Concerned for my sanity, I called y sister, mother of two boys. I whined about how I was sure the two were going to kill me. I asked her how she survives the Christmas holidays with her marbles. She told me the key is to be confident.
She said, "Repeat after me, I'm a confident Mother. Now, own it."
She told me that I had to get my balls out of my purse, and own the break. If I had any hope of surviving past Christmas with Ollie and FTD running wild, I need to gain control before I lose it. Which, I know I would lose control because those two are the equivalent of 44 people.
Before bed, I thought more about what it meant to be a confident mom, and how I wasn't a very confident mother. 'No' doesn't always mean, 'no'. Sometimes it means:
- Mommy is too lazy to get up, so please stop.
- Mommy is going to lose her shit! Don't you care?
- FINE! Just go away!
- Shit. Really? HOW ARE YOU MY KID? (Oh, wait, Karma.)
- Helllooooo, Mommy said, NO! Not, Please keep hitting me in the head with Mr. Penguin.
- DUDE! I've said no one-hundred times, please listen.
You get the idea.
Clearly, my poor confidence mixed with my laziness, pretty much sends my toddler the message that mommy is a spineless meatloaf.
Well. NO MORE!
I'm a confident mom!
'No!' Means 'No!' Bitches!
Two nights ago, I told Ollie if he threw one more toy, he was going right to the bath then bed.
The little shit threw his toy.
Calmly, I said to myself, I'm a confident mom, then got off the couch told him he was naughty for not listnen, and was going right to the bath then bed. Then. carried him upstairs... kicking and screaming. But now that I'm a confident mom, it didn't phase me.
I make the damn rules.
Dammit!
ATTENTION OLLIE AND FTD, I MAKE THE RULES!!!
As you can see, I'm also a confident wife now too...
My friends, I am really changing the way I parent thanks to my newfound confidence. I say no, and enforce it. I say bedtime and enforce it. I say eat... no wait that's a bad example...
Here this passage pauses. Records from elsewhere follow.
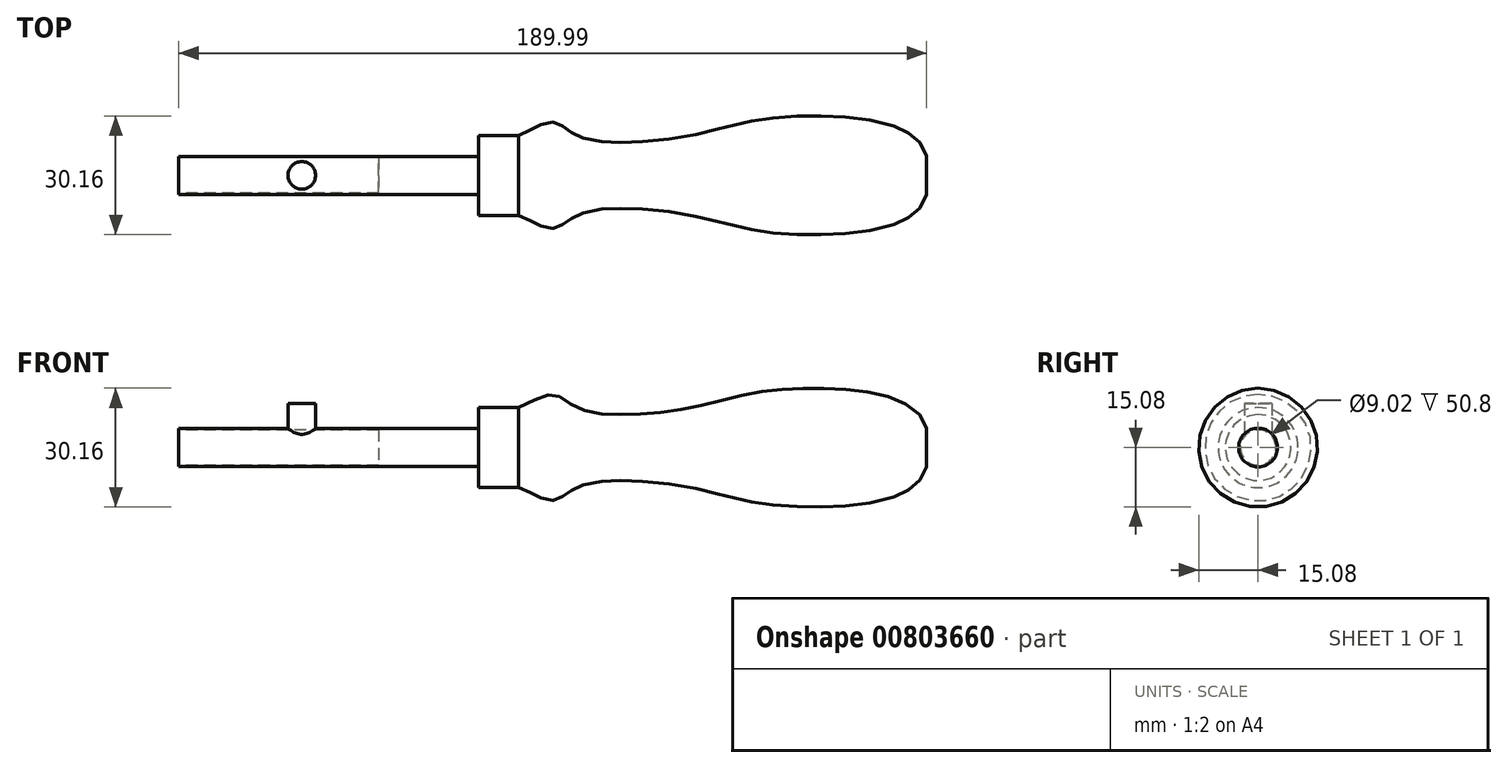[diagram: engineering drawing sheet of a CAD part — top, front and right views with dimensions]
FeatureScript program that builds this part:
annotation { "Feature Type Name" : "Feature", "Feature Type Description" : "" }
export const myFeature = defineFeature(function(context is Context, id is Id, definition is map)
    precondition{}
    {
        {
            var Q0;
            Q0=qCreatedBy(makeId("Front.planeOp"),FACE);
            var sketch = newSketch(context, id + "F0", { "sketchPlane" : qUnion([Q0])});
            skLineSegment(sketch, "E0", {"start": v(-76.2, 0) * mm, "end": v(-76.2, 4.83) * mm});
            skLineSegment(sketch, "E1", {"start": v(-76.2, 4.83) * mm, "end": v(0, 4.83) * mm});
            skLineSegment(sketch, "E2", {"start": v(0, 4.83) * mm, "end": v(0, 0) * mm});
            skLineSegment(sketch, "E3", {"start": v(0, 0) * mm, "end": v(0, 10.16) * mm});
            skLineSegment(sketch, "E4", {"start": v(0, 10.16) * mm, "end": v(10.16, 10.16) * mm});
            skLineSegment(sketch, "E5", {"start": v(10.16, 10.16) * mm, "end": v(10.16, 0) * mm});
            skLineSegment(sketch, "E6", {"start": v(-76.2, 0) * mm, "end": v(113.8, 0) * mm});
            skLineSegment(sketch, "E7", {"start": v(18.8, 0) * mm, "end": v(53.85, 0) * mm});
            skFitSpline(sketch, "E8", {"points": [v(10.16, 10.16) * mm, v(18.8, 13.5) * mm, v(24.9, 10.16) * mm, v(37.49, 8.41) * mm, v(53.85, 10.16) * mm, v(70.77, 14.03) * mm, v(87.95, 15.03) * mm, v(105.83, 12.34) * mm, v(113.8, 4.93) * mm], "startDerivative": vector(101.95, 39.94) * mm, "endDerivative": vector(20.63, -90.04) * mm});
            skLineSegment(sketch, "E9", {"start": v(113.8, 0) * mm, "end": v(113.8, 4.93) * mm});
            skSolve(sketch);
        }
        {
            var Q0;
            Q0 = qSketchRegion(id + "F0", true);
            var Q1;
            Q1=sQuery(id+"F0.wireOp",EDGE,"E6");
            revolve(context, id + "F1", {"surfaceOperationType" : NewSurfaceOperationType.NEW, "entities" : qUnion([Q0]), "axis" : qUnion([Q1]), "revolveType" : RevolveType.FULL});
        }
        {
            var Q0;
            Q0=qCreatedBy(makeId("Top.planeOp"),FACE);
            var sketch = newSketch(context, id + "F2", { "sketchPlane" : qUnion([Q0])});
            skLineSegment(sketch, "E10.0", {"start": v(-76.2, 0) * mm, "end": v(113.8, 0) * mm});
            skCircle(sketch, "E11", {"center": v(-44.96, 0) * mm, "radius": 3.5 * mm});
            skSolve(sketch);
        }
        {
            var Q0;
            {var subQ0=sQuery(id+"F2.wireOp",EDGE,"E11");var subQ1=sQuery(id+"F2.wireOp",EDGE,"E10.0");var subQ2=makeQuery(id+"F2.imprint","INTERSECT",VERTEX,{"disambiguationData":[OD(0.0)],"derivedFrom":[subQ1,subQ0]});Q0=makeQuery(id+"F2.imprint","IMPRINT",FACE,{"disambiguationData":[TD([[makeQuery(id+"F2.imprint","IMPRINT",EDGE,{"disambiguationData":[TD([[subQ2,-1.0]])],"derivedFrom":subQ1}),1.0]])]});}
            var Q1;
            {var subQ0=sQuery(id+"F2.wireOp",EDGE,"E11");var subQ1=sQuery(id+"F2.wireOp",EDGE,"E10.0");var subQ2=makeQuery(id+"F2.imprint","INTERSECT",VERTEX,{"disambiguationData":[OD(0.0)],"derivedFrom":[subQ1,subQ0]});Q1=makeQuery(id+"F2.imprint","IMPRINT",FACE,{"disambiguationData":[TD([[makeQuery(id+"F2.imprint","IMPRINT",EDGE,{"disambiguationData":[TD([[subQ2,-1.0]])],"derivedFrom":subQ1}),-1.0]])]});}
            extrude(context, id + "F3", {"entities" : qUnion([Q0, Q1]), "operationType" : NewBodyOperationType.ADD, "depth" : 11.18 * mm, "offsetDistance" : 25.4 * mm});
        }
        {
            var Q0;
            Q0=makeQuery(id+"F1.opRevolve","SWEPT_FACE",FACE,{"disambiguationData":[OSD([sQuery(id+"F0.wireOp",EDGE,"E0")])]});
            var sketch = newSketch(context, id + "F4", { "sketchPlane" : qUnion([Q0])});
            skCircle(sketch, "E12", {"center": v(0, 0) * mm, "radius": 4.5 * mm});
            skSolve(sketch);
        }
        {
            var Q0;
            Q0=makeQuery(id+"F4.imprint","IMPRINT",FACE,{"disambiguationData":[TD([[makeQuery(id+"F4.imprint","IMPRINT",EDGE,{"derivedFrom":sQuery(id+"F4.wireOp",EDGE,"E12")}),1.0]])]});
            extrude(context, id + "F5", {"entities" : qUnion([Q0]), "oppositeDirection" : true, "depth" : 50.8 * mm, "offsetDistance" : 25.4 * mm});
        }
        {
            var Q0;
            Q0=makeQuery(id+"F5.opExtrude","SWEPT_BODY",BODY,{"disambiguationData":[OSD([sQuery(id+"F4.wireOp",EDGE,"E12")])]});
            var Q1;
            Q1=makeQuery(id+"F1.opRevolve","SWEPT_BODY",BODY,{"disambiguationData":[OSD([sQuery(id+"F0.wireOp",EDGE,"E0"),sQuery(id+"F0.wireOp",EDGE,"E1"),sQuery(id+"F0.wireOp",EDGE,"E3"),sQuery(id+"F0.wireOp",EDGE,"E4"),sQuery(id+"F0.wireOp",EDGE,"E6"),sQuery(id+"F0.wireOp",EDGE,"E7"),sQuery(id+"F0.wireOp",EDGE,"E8"),sQuery(id+"F0.wireOp",EDGE,"E9")])]});
            booleanBodies(context, id + "F6", {"operationType" : BooleanOperationType.SUBTRACTION, "tools" : qUnion([Q0]), "targets" : qUnion([Q1])});
        }
    });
I say, stop it, and dammit he stops! It only took three days of being a no nonsense boss mom to get him to recognize who's in charge!
And get this...
Not one time did I yell or lose my shit!
I calmly tell him what I want, and then tell him what the consequence will be if he doesn't stop/listen.
Then, if he doesn't listen, in a super calm way, I enforce that shit when he fails to heed my warning.
Three days later, he's heeding my warning.
I didn't get frustrated or have to raise my voice once!
I love that every time I say it, I believe it more.
I love that I learned this now, instead of during his teenage years. (Hopefully by then, all it will take is a look.)
My friends, if you to fail at enforcing the rules, and/or let your kid rule the roost, I cannot recommend enough you say out loud, I'm a confident mother/father, then own it.
Then say it again to yourself right before you (calmly) lay down the law.
Tis the season for being a confident BOSS Parent!!!!